Proposed sildenafil interaction within radiation-induced endothelial cell dysfunction via ASMaseeceramideeNOX axis. This schematic model was adopted from work published by our collaborators (and with their and the journal permission) in response to cytokine activation in BAECs. In response to radiation, ASMase containing lysosomes are driven to fuse with the cell membrane through soluble N-ethylmaleimide sensitive factor attachment protein receptor (SNARE) proteins. ASMase is released and upon encountering its substrate, sphingomyelin, hydrolyses it to produce ceramide, within the outer leaflet of the plasma membrane. Ceramide, having fusigenic properties initiates the generation of CRMs.

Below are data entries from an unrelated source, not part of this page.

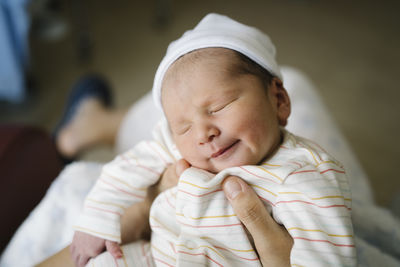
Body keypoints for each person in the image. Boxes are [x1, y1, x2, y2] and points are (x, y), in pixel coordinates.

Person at [69, 13, 355, 266]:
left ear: (278, 99)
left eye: (218, 108)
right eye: (183, 127)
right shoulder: (177, 146)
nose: (204, 133)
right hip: (158, 257)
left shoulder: (303, 179)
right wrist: (97, 220)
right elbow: (125, 168)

Subsequently, NOX subunits, such as gp91phox and p47phox, are aggregated, resulting in activated NOX via this process, and producing O₂•−. O₂•− may activate ASMase in a feed-forward mechanism, positive enhancing CRMs clustering and forming amplifications of this process. O₂•− coupling with NO generates another ROS, peroxynitrite (OONO-) but, most importantly depletes NO levels. Altogether, these processes constitute a redox signaling network or signalosome, resulting in endothelial dysfunction and impairment of endothelium-dependent vasodilation in coronary arteries. Sildenafil significantly inhibited ROS production in general: the immediate O₂•− production and the subsequent OONO-generation, in endothelial cells, by stopping the feed-forward activation of ASMase, ceramide generation, and NOX activation. ASMase =acid sphingomyelinase; BAECs = bovine aortic endothelial cells; CRMs = ceramide-rich microdomains; NOX = NADPH oxidase.